[The problem] Copy the material below verbatim, leaving out the pictures.

[Supplied records]

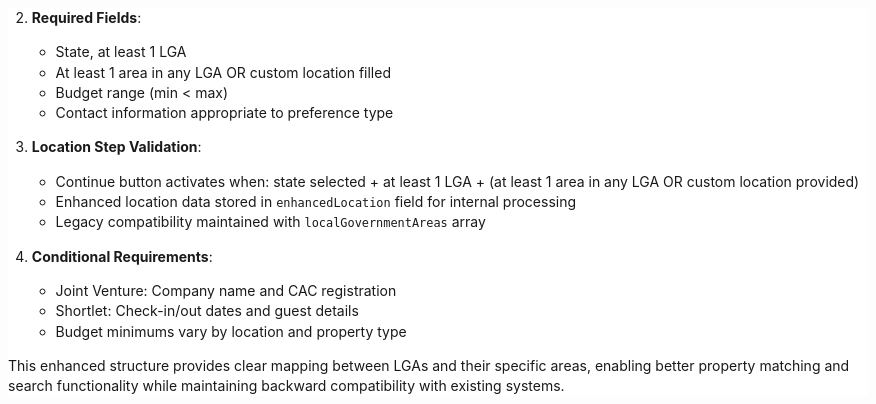 2. **Required Fields**:
   - State, at least 1 LGA
   - At least 1 area in any LGA OR custom location filled
   - Budget range (min < max)
   - Contact information appropriate to preference type

3. **Location Step Validation**:
   - Continue button activates when: state selected + at least 1 LGA + (at least 1 area in any LGA OR custom location provided)
   - Enhanced location data stored in `enhancedLocation` field for internal processing
   - Legacy compatibility maintained with `localGovernmentAreas` array

4. **Conditional Requirements**:
   - Joint Venture: Company name and CAC registration
   - Shortlet: Check-in/out dates and guest details
   - Budget minimums vary by location and property type

This enhanced structure provides clear mapping between LGAs and their specific areas, enabling better property matching and search functionality while maintaining backward compatibility with existing systems.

[Answer to this exercise]
 2. **Required Fields**:
   - State, at least 1 LGA
   - At least 1 area in any LGA OR custom location filled
   - Budget range (min < max)
   - Contact information appropriate to preference type

3. **Location Step Validation**:
   - Continue button activates when: state selected + at least 1 LGA + (at least 1 area in any LGA OR custom location provided)
   - Enhanced location data stored in `enhancedLocation` field for internal processing
   - Legacy compatibility maintained with `localGovernmentAreas` array

4. **Conditional Requirements**:
   - Joint Venture: Company name and CAC registration
   - Shortlet: Check-in/out dates and guest details
   - Budget minimums vary by location and property type

This enhanced structure provides clear mapping between LGAs and their specific areas, enabling better property matching and search functionality while maintaining backward compatibility with existing systems.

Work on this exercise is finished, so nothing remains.